### Exercise
Go through the entries below, count every line with the string "Love", and answer with only that number.

★ ★ ★ ★ ★

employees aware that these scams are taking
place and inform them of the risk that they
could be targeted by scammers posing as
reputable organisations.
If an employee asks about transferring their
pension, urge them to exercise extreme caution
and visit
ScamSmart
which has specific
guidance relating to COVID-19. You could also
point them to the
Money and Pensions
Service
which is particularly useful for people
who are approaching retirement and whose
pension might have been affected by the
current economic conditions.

★ ★ ★ ★ ★

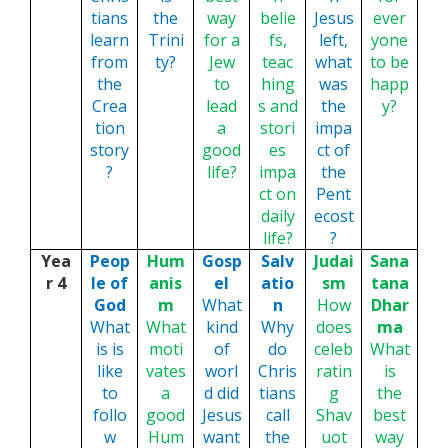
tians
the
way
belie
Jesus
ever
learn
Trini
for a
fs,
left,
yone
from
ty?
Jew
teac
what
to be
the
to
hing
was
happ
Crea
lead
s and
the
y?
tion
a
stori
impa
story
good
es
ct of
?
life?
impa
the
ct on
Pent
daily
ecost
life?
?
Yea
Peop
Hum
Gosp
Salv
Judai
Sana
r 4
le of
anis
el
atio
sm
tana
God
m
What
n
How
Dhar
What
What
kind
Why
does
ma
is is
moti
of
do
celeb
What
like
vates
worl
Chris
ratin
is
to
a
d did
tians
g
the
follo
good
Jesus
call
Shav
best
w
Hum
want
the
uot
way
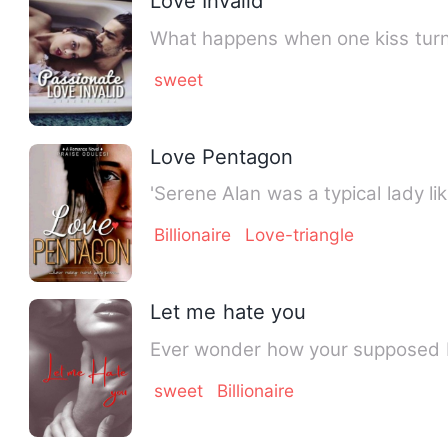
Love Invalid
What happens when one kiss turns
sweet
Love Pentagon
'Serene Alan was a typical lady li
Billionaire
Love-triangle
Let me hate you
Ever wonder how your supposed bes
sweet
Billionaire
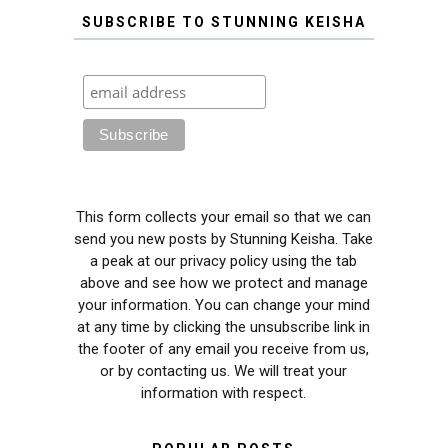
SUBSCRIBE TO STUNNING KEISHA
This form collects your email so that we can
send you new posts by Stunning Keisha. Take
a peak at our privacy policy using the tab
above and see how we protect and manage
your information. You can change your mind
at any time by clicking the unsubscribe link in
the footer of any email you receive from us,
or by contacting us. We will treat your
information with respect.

★ ★ ★ ★ ★

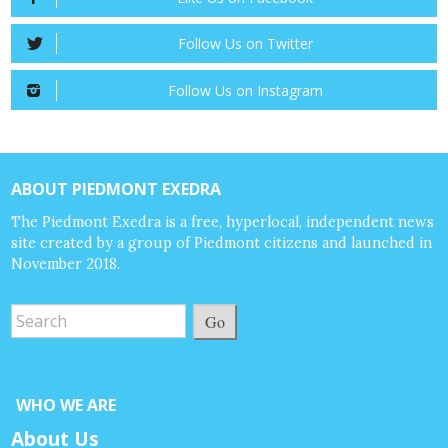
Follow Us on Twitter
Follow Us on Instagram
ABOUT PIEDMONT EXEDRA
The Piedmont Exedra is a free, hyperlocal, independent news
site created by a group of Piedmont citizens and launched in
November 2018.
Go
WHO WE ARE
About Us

★ ★ ★ ★ ★

### Response box
3